This project combines unsupervised and supervised Machine Learning techniques with Financial Theory and Statistics, to build a diversified stock portfolio using stocks from the S&P500 Index.
Data:
- S&P_500_End_of_Year_2020_Fundamental_FINAL.xlsx
Software/Deliverables:
- Constructing a Diversified Stock Portfolio using Machine Learning Techniques - FULL VERSION.ipynb
- Classification Models - EVALUATION.ipynb
- Clustering Algorithms - EVALUATION.ipynb
- main.py
Runs on macOS Big Sur (Version 11.1) and Windows 10 (or later)
- Possible Backwards Compatibility
This project requires you to have the following tools installed:
- Python v3 (https://www.python.org/downloads/)
- Anaconda (https://www.anaconda.com/products/distribution)
- A Python IDE of your choice
After installing anaconda, install streamlit:
The following python libraries should be installed:
- yfinance 0.1.70 or later (https://pypi.org/project/yfinance/)
- PyPortfolioOpt (https://pyportfolioopt.readthedocs.io/en/latest/)
- cvxpy (https://www.cvxpy.org/install/)
- arch (https://pypi.org/project/arch/)
- matplotlib (https://pypi.org/project/matplotlib/)
- sklearn (https://pypi.org/project/scikit-learn/)
- numpy (https://pypi.org/project/numpy/)
- pandas (https://pypi.org/project/pandas/)
- plotly (https://plotly.com/python/getting-started/)
You should be able to install most, if not all the above libraries using 'pip install (LIBRARY_NAME)'
Constructing a Diversified Stock Portfolio using Machine Learning Techniques - FULL VERSION.ipynb
- Contains the main investigation carried out in this priject
- Save the 'S&P_500_End_of_Year_2020_Fundamental_FINAL.xlsx' file in a location of your choice
- Go to the second block of code where the pandas reads the excel file into a DataFrame and change the line of code so the filepath is directed to the location where you saved the excel file.
- Run the code
Clustering Algorithms - EVALUATION.ipynb
- Contains the evaluation of the clusering algorithms
- Save the 'S&P_500_End_of_Year_2020_Fundamental_FINAL.xlsx' file in a location of your choice
- Go to the second block of code where the pandas reads the excel file into a DataFrame and change the line of code so the filepath is directed to the location where you saved the excel file.
- Run the code
Classification Models - EVALUATION.ipynb
- Contains the evaluation of the classification models
main.py
- Contains the user interface which demonstrates the practical use of our investigation
- It simulates the 2021 trading year (from 04/01/2021 to 31/12/2021)
- The data is from yfinance
- The stocks determined from the 'Constructing a Diversified Stock Portfolio using Machine Learning Techniques - FULL VERSION.ipynb' have been used in this application
- Set up streamlit
- Open terminal and change the directory to the location where you downloaded 'main.py'
- Run 'streamlit run main.py'
- Input an initial amount on the sidebar (this has to be a minimum of 100 dollars)

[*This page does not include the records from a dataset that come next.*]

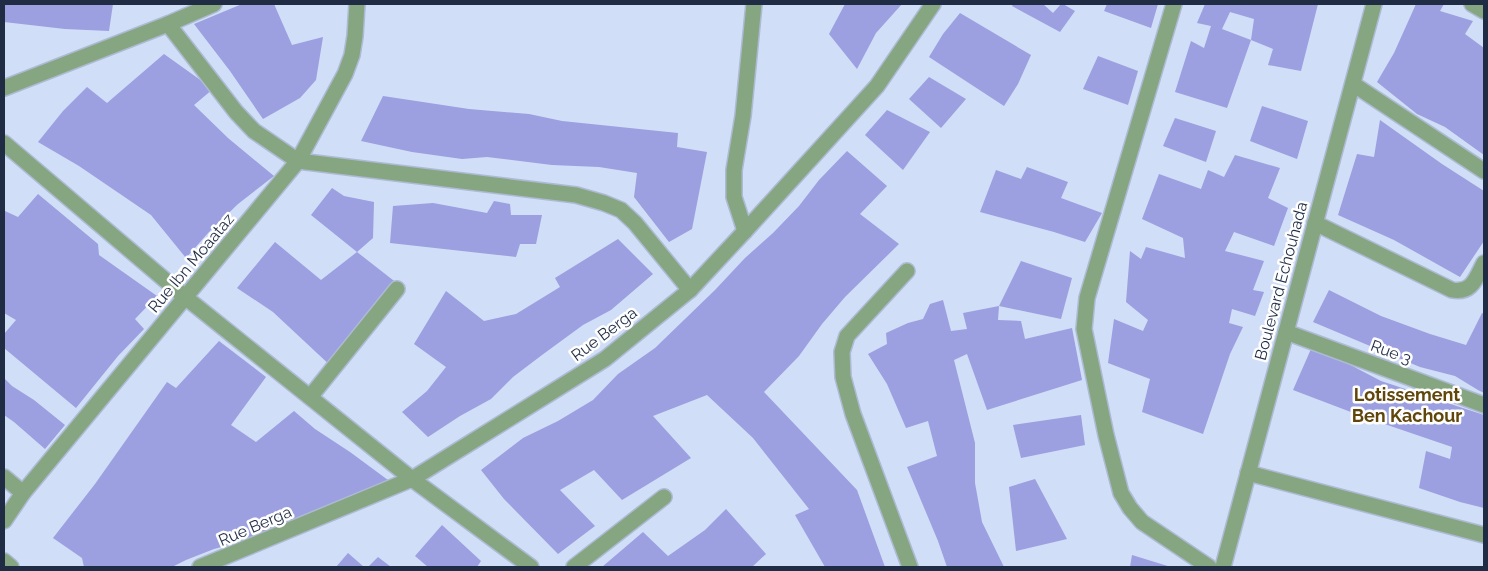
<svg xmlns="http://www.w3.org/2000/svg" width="1488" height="571" viewBox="0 0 1488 571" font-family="Raleway,sans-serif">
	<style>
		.building { fill: #9c9fe0 }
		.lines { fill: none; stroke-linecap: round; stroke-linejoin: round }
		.minor-casing { stroke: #adbad3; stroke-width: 18 }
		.minor { stroke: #86a682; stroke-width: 15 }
		.labels { text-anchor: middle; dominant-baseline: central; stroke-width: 5; stroke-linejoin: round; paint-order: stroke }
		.street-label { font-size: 16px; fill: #1f2c44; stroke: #fefefe }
		.neighbourhood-label { font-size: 18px; font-weight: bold; fill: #61460b; stroke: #fefefe }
	</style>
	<rect width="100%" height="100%" fill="#d0def7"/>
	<g class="building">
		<path d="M4,4H113L109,31L65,29L4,22Z"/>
		<path d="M242,4H274L292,45L323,37L316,80L300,98L263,119L230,71L194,24Z"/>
		<path d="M845,4H902L876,33L857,69L829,34Z"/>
		<path d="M1013,4H1043L1053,13L1061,4H1063L1075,11L1060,32L1012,6Z"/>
		<path d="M1107,4H1158L1151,28L1104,11Z"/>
		<path d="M1205,4H1318L1301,71L1268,65L1273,49L1251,40L1254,19L1230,12L1222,29L1251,40L1227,108L1175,92L1191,41L1204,48L1211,26L1197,23Z"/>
		<path d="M1416,4H1444L1440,11L1473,21L1465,34L1484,48V155L1445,127L1417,114L1377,82L1394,53Z"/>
		<path d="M960,13L1031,55L1018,84L1004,106L929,57L943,34Z"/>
		<path d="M164,54L213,89L194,105L228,138L274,176L238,204L209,232L186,258L151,215L79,166L38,142L63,111L87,87L107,103Z"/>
		<path d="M1098,56L1138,71L1128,105L1083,89Z"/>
		<path d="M929,77L966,99L941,128L909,99Z"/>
		<path d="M383,96L469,109L529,114L562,121L678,133L677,147L707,152L692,229L669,242L634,197L637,173L599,167L552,165L487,157L462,159L412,152L361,141Z"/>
		<path d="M1262,106L1308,121L1297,159L1250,141Z"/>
		<path d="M887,110L930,132L903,170L865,135Z"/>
		<path d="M1175,118L1216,131L1206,162L1163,146Z"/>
		<path d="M1380,120L1442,164L1484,191V241L1460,277L1394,240L1338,215L1357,154L1374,157Z"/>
		<path d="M847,151L887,186L860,214L899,244L845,297L822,324L799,356L764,392L857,490L885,567H825L795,515L809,509L753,438L707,395L653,416L691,458L622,500L594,470L560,490L595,526L558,554L504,499L481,470L523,438L558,421L593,400L618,374L655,348L715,290L745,258L773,233L799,206L819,180Z"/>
		<path d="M1235,155L1280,168L1268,198L1288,208L1274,246L1234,232L1225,251L1264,261L1253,290L1264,292L1255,316L1232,309L1229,323L1243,327L1230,354L1203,434L1142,412L1150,379L1108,363L1114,319L1143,331L1148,320L1126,302L1130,251L1141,259L1146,247L1185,258L1183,238L1142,219L1159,174L1201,189L1208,170L1224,177Z"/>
		<path d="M1027,167L1068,182L1061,198L1102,213L1085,242L1054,232L980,212L996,170L1021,179Z"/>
		<path d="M332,188L344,196L374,202L373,238L357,252L311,215Z"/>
		<path d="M38,194L98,244L99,255L157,296L135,319L144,329L118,356L76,408L4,348V334L16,320L4,313V213L5,211L18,217Z"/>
		<path d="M494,201L510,204L511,215H542L536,244H520L516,257L390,243L393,206L433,203L487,213Z"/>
		<path d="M618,239L653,274L611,310L583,325L542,355L513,377L491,399L460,416L428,437L402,412L427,391L446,367L414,344L446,291L484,321L516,314L560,287L555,278Z"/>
		<path d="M275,242L321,280L357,252L398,284L333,368L273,312L237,288Z"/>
		<path d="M1021,261L1072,278L1061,319L999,306Z"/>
		<path d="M1329,290L1381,316L1430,334L1466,345L1482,313L1484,314V393L1478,390L1455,376L1420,367L1313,322Z"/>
		<path d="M943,300L951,331L967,329L963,313L999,306L998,320L1021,321L1025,339L1072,328L1082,380L987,410L967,354L954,360L975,443V483L982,522L1004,567H947L938,541L907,467L937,456L928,421L906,428L887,384L868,354L887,344L886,333L908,323L923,319L930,304Z"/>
		<path d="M219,341L266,377L231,425L256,442L294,411L315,429L350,452L392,483L251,539L214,549L186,560L172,567H84L82,558L53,538L95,484L167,382L176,388Z"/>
		<path d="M1311,349L1341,360L1381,381L1484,415V508L1460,502L1419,488L1426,451L1450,459L1452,447L1364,417L1293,390Z"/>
		<path d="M4,378L12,386L34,400L65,425L45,449L14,422L4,415Z"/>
		<path d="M1081,415L1085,445L1021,458L1013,425Z"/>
		<path d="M1035,479L1067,539L1016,551L1009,487Z"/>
		<path d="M726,509L766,554L752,567H602L643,532L668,556L705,530Z"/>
		<path d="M442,525L481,561L477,567H428L415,556Z"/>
		<path d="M348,553L364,567H336Z"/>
		<path d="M1132,555L1171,567H1130Z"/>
		<path d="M378,557L391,567H368Z"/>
	</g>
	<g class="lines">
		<defs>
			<g id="minor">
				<path d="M1174,4L1087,298L1084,329L1106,435L1121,493L1130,508L1142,522L1209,567"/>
				<path d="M1472,4L1484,11"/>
				<path d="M168,24L236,112L254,131L298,161L576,195L604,203L621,210L635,223L690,290"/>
				<path d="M1353,84L1484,171"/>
				<path d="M4,88L168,24L214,4"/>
				<path d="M4,143L185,297L412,479L531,567"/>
				<path d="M1315,223L1452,290C1472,294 1476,278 1484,263"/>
				<path d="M745,231L734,197V170L743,116L754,4"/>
				<path d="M907,271L847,336L842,352L843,377L853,414L910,567"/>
				<path d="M1286,332L1484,405"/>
				<path d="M310,397L397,289"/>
				<path d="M1248,473L1484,535"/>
				<path d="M4,477L23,493"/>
				<path d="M4,521L23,493L298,161L345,74L352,55L355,36L357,4"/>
				<path d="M4,561L11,567"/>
				<path d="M200,567L412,479L605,359L690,290L745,231L877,86L933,4"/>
				<path d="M574,567L664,497"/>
				<path d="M1223,567L1374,4"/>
			</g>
		</defs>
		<use href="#minor" class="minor-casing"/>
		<use href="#minor" class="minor"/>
	</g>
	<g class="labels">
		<g class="street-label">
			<text transform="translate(191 263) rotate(-50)">Rue Ibn Moaataz</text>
			<text transform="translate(1281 281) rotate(-75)">Boulevard Echouhada</text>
			<text transform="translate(604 334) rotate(-37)">Rue Berga</text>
			<text transform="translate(1391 352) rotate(20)">Rue 3</text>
			<text transform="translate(255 526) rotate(-23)">Rue Berga</text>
		</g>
		<g class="neighbourhood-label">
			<text x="1407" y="394">Lotissement<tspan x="1407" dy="21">Ben Kachour</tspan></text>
		</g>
	</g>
	<rect width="1488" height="571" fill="none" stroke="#1f2c44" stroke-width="10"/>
</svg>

- Select allocation strategy
- Click on the 'Generate Portfolio' button
- You should see the current date, current porfolio value, profit/loss (which is initially N/A) and a pie chart of the initial allocation.
- Click the 'Rebalance Portfolio' button and see the changes on the pie chart of the current holdings and scroll down to see a graph of the portfolio history.
- Click the 'Rebalance Portfolio' another 12 times to simulate through the whole year.
- Clear the cache before re-running the program.